Read proto3 AddressBook binaries, flatten nested PhoneNumber messages, decode PhoneType enums, and handle sparse/repeated fields across 3 team files (13 contacts, 22 phones).
-- Zone and schema
CREATE ZONE IF NOT EXISTS external TYPE EXTERNAL;
CREATE SCHEMA IF NOT EXISTS external.protobuf_demos;
-- Flattened contacts (13 rows) - phones joined as CSV
CREATE EXTERNAL TABLE IF NOT EXISTS external.protobuf_demos.contacts
USING PROTOBUF
LOCATION '/data/protobuf/addressbook'
OPTIONS (
proto_schema = '/schema/addressbook.proto',
message_type = 'tutorial.AddressBook',
proto_flatten_config = '{
"row_path": "people",
"include_paths": [
"people.name", "people.id", "people.email",
"people.phones.number", "people.phones.type",
"people.last_updated"
],
"default_repeat_handling": "join_comma",
"column_mappings": {
"people.name": "contact_name",
"people.id": "contact_id",
"people.phones.number": "phone_numbers",
"people.phones.type": "phone_types",
"people.last_updated": "last_updated"
},
"decode_enums": true,
"timestamp_format": "iso8601",
"max_depth": 10
}',
file_metadata = '{"columns":["df_file_name","df_file_modified","df_dataset","df_row_number"]}'
);
-- Exploded phone rows (22 rows) - one row per PhoneNumber
CREATE EXTERNAL TABLE IF NOT EXISTS external.protobuf_demos.contact_phones
USING PROTOBUF
LOCATION '/data/protobuf/addressbook'
OPTIONS (
proto_schema = '/schema/addressbook.proto',
message_type = 'tutorial.AddressBook',
proto_flatten_config = '{
"row_path": "people",
"explode_paths": ["people.phones"],
"include_paths": [
"people.name", "people.id", "people.email",
"people.phones.number", "people.phones.type",
"people.last_updated"
],
"column_mappings": {
"people.phones.number": "phone_number",
"people.phones.type": "phone_type"
},
"decode_enums": true,
"timestamp_format": "iso8601",
"max_depth": 10
}'
);
-- Verify
ASSERT ROW_COUNT = 13 SELECT * FROM external.protobuf_demos.contacts;
ASSERT ROW_COUNT = 22 SELECT * FROM external.protobuf_demos.contact_phones;
ASSERT VALUE count = 11 WHERE phone_type = 'MOBILE'
SELECT phone_type, COUNT(*) AS count
FROM external.protobuf_demos.contact_phones
GROUP BY phone_type;
-- Cleanup
DROP EXTERNAL TABLE IF EXISTS external.protobuf_demos.contacts WITH FILES;
DROP EXTERNAL TABLE IF EXISTS external.protobuf_demos.contact_phones WITH FILES;
## When to Use Use this demo when you need to ingest Protocol Buffers (proto3) binary files containing nested messages, repeated fields, and well-known types.
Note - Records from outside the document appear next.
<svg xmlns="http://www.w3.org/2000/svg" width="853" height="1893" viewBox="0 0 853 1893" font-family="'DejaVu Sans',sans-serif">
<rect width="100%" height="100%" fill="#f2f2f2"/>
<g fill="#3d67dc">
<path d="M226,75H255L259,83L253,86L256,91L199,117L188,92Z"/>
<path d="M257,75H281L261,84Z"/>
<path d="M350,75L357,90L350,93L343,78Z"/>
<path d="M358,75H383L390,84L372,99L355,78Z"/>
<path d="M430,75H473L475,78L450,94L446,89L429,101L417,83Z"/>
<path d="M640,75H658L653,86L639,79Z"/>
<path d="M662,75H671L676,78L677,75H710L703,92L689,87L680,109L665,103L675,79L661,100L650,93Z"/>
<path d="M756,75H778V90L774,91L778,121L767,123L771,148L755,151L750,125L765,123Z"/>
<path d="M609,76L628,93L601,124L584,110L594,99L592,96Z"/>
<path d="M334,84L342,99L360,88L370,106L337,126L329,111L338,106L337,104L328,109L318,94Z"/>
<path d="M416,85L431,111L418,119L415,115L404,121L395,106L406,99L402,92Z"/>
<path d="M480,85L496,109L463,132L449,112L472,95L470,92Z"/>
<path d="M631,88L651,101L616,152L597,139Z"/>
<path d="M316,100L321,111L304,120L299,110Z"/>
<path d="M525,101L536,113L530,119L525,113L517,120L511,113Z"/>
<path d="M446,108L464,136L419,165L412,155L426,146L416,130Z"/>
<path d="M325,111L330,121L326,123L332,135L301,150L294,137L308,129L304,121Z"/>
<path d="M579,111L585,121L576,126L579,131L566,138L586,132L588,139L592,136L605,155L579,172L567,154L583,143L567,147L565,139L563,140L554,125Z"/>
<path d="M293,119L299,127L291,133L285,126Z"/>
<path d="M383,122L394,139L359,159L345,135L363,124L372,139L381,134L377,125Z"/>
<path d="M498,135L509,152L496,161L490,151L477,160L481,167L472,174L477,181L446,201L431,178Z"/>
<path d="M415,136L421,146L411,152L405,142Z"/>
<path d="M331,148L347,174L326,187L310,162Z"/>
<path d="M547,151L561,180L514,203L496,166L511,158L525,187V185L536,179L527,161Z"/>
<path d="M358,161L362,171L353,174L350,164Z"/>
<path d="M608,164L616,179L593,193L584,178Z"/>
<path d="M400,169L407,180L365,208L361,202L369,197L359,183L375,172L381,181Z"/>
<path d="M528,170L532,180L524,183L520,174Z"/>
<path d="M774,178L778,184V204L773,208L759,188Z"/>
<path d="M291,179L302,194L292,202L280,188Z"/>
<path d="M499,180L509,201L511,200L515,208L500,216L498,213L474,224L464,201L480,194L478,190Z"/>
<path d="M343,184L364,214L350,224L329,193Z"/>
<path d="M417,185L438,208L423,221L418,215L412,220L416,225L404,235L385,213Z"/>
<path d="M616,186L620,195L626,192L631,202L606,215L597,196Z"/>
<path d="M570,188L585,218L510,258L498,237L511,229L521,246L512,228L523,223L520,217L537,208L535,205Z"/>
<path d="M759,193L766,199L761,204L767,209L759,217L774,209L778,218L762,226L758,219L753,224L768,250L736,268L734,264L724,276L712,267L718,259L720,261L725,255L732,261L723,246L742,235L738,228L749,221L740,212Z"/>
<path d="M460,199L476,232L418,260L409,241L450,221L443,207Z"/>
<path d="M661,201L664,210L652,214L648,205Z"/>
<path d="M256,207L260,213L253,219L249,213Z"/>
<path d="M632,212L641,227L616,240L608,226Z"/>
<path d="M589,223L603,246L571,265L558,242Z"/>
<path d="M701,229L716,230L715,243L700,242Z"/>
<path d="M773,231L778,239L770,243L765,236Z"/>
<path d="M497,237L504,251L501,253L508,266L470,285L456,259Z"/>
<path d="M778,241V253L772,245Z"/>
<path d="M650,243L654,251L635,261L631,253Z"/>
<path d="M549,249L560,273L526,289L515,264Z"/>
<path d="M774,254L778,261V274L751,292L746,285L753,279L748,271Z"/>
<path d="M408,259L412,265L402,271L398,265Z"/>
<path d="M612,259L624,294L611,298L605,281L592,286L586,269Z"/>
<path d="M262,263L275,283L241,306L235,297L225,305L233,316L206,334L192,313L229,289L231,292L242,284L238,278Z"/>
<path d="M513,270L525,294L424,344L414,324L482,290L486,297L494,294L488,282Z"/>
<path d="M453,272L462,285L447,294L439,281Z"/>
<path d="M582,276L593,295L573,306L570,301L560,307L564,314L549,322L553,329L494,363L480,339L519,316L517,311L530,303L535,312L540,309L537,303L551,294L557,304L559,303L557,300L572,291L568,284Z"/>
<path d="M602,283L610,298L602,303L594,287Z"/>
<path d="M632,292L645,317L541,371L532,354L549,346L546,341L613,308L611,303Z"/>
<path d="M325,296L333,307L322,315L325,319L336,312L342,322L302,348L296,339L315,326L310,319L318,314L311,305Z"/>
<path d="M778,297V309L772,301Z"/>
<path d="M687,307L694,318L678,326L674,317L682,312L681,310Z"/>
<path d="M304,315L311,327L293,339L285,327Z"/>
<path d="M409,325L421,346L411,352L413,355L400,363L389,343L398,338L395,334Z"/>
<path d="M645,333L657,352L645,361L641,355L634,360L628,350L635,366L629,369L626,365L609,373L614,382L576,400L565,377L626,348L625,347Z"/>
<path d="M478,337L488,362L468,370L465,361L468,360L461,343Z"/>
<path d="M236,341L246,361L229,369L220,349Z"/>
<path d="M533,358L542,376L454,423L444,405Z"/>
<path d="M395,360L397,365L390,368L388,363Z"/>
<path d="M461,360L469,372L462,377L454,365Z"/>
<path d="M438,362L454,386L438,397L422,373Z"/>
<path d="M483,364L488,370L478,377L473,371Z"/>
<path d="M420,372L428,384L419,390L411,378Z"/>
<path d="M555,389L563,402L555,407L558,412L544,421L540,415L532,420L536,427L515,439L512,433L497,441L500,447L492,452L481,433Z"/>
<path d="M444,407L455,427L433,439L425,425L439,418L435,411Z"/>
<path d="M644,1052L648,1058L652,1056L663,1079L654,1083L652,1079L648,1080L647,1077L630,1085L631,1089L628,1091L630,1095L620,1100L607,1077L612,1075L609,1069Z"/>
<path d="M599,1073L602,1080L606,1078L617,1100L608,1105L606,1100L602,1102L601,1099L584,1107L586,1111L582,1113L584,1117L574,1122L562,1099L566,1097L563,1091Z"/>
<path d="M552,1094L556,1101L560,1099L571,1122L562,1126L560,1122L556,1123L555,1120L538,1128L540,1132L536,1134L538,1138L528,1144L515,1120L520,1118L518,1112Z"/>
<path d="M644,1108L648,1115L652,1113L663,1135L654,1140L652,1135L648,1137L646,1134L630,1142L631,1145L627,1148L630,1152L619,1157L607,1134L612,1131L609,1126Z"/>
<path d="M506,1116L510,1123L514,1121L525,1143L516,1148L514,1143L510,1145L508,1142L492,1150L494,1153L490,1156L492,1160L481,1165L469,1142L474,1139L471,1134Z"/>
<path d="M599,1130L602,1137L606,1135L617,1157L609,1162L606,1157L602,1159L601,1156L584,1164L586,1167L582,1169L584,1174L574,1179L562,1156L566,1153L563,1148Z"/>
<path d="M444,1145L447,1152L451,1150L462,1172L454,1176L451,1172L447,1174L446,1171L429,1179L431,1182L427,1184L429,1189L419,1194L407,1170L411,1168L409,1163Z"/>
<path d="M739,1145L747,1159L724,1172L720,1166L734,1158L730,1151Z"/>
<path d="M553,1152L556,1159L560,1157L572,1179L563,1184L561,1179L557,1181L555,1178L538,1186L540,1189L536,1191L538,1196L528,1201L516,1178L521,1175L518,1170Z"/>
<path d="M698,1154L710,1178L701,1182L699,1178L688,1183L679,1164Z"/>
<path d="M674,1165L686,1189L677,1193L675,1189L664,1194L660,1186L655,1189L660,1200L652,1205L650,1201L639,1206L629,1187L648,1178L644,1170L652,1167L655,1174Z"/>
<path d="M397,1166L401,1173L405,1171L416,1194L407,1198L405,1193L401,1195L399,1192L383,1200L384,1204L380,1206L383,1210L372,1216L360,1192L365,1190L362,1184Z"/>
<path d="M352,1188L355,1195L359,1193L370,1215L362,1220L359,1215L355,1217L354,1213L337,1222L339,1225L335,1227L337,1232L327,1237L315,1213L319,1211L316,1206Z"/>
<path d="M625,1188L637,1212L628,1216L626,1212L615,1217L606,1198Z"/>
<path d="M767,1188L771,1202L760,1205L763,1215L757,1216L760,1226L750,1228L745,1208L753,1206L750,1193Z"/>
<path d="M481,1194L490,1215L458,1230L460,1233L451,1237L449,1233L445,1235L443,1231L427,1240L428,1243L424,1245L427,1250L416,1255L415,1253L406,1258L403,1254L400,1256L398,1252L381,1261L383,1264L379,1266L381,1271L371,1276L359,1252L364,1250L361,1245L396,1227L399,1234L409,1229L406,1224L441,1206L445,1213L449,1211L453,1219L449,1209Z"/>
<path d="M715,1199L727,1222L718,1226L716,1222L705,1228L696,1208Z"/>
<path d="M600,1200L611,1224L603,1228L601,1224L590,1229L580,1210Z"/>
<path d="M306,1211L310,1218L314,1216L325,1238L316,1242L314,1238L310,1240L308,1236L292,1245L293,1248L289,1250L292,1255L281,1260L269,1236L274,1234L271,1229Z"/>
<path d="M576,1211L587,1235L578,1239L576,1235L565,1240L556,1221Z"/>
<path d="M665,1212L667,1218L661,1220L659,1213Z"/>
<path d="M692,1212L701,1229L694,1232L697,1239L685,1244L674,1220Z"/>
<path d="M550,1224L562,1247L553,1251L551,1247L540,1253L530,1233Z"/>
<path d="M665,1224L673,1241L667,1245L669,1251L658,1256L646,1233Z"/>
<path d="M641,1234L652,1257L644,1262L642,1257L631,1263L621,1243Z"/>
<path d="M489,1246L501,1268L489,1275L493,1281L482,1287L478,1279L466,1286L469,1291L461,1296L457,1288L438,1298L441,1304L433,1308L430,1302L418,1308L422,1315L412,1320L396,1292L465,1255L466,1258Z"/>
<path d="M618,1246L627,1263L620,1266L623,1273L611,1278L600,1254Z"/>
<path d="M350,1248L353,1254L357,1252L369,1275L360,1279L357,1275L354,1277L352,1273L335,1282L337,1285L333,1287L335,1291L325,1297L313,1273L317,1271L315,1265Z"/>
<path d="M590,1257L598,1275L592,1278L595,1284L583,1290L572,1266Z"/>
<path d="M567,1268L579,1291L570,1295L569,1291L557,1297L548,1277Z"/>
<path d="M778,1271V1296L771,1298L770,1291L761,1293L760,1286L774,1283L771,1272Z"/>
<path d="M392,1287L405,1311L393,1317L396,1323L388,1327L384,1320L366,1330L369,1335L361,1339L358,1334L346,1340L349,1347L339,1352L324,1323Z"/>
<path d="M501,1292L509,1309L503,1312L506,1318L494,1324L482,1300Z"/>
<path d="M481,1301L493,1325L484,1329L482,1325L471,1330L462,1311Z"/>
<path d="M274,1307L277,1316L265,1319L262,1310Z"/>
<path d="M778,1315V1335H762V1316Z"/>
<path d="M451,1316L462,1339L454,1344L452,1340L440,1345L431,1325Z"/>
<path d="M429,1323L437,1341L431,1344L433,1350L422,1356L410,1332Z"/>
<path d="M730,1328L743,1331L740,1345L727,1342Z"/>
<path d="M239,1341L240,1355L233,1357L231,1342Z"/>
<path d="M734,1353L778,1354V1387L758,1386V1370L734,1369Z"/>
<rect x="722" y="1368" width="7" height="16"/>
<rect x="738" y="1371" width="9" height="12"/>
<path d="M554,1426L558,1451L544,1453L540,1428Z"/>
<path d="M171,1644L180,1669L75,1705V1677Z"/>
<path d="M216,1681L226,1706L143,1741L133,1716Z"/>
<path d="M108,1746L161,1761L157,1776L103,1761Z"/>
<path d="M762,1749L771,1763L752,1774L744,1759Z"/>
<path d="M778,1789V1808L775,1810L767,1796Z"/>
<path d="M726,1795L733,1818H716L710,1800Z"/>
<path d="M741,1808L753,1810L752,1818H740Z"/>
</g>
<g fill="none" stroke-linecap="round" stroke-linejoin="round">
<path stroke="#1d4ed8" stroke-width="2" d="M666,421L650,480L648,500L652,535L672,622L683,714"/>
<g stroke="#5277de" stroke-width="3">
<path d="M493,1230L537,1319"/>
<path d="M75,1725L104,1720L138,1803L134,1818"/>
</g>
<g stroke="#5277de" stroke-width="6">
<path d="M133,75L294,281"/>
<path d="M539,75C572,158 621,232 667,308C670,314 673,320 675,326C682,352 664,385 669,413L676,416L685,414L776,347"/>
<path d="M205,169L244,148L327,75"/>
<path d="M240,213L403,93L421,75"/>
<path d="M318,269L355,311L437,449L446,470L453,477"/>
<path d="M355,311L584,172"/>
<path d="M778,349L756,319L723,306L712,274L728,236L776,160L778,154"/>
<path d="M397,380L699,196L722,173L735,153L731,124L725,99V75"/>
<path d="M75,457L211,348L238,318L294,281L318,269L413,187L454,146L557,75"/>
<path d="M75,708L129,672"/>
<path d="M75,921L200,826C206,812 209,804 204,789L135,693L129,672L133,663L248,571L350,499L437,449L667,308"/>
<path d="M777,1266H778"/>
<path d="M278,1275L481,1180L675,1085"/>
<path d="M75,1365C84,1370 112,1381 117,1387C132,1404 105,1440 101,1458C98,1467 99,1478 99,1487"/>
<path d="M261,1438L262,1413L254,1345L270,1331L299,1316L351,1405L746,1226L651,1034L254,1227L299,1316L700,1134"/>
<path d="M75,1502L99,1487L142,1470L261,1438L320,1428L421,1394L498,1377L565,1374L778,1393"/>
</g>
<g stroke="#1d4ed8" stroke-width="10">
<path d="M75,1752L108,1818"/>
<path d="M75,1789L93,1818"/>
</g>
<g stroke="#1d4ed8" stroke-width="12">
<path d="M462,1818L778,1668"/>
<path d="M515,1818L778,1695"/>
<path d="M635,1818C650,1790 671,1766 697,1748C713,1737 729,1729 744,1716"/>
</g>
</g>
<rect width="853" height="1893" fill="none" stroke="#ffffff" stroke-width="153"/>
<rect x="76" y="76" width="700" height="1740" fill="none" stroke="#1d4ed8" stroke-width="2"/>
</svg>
It uses the canonical Google `AddressBook` schema to cover the common proto-to-table patterns you hit with microservice event streams, mobile exports, or gRPC payload archives. ## What You Will Learn 1. Create a `CREATE EXTERNAL TABLE ... USING PROTOBUF` against a `.proto` schema and select a specific `message_type` (`tutorial.AddressBook`). 2. Set `row_path` to pivot a repeated top-level field (`people`) into the row axis. 3. Choose a repeat strategy: `default_repeat_handling = 'join_comma'` for a flat contacts view versus `explode_paths` for one row per `PhoneNumber`. 4. Decode enums to string labels via `decode_enums = true` (PhoneType 0/1/2 becomes MOBILE/HOME/WORK). 5. Convert `google.protobuf.Timestamp` into ISO 8601 strings with `timestamp_format = 'iso8601'`. 6. Rename deep proto paths into flat column names using `column_mappings`. 7. Attach file provenance columns (`df_file_name`, `df_file_modified`, `df_dataset`, `df_row_number`) via the `file_metadata` option. 8. Handle proto3 sparse semantics: an empty `repeated phones` list and a default-valued empty `email` string. ## Prerequisites - The three `.pb` files under `data/` and the `addressbook.proto` schema file. - A writable external zone (defaults to `external`). - Familiarity with `CREATE EXTERNAL TABLE`, `ASSERT`, and schema-qualified table names.